▶ Entries supplied:
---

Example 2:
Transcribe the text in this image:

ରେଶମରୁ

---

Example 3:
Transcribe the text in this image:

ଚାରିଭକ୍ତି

▶ Goal:
Extract every one of the lines above and reproduce them unchanged, character for character.

▶ Full response:
---

Example 2:
Transcribe the text in this image:

ରେଶମରୁ

---

Example 3:
Transcribe the text in this image:

ଚାରିଭକ୍ତି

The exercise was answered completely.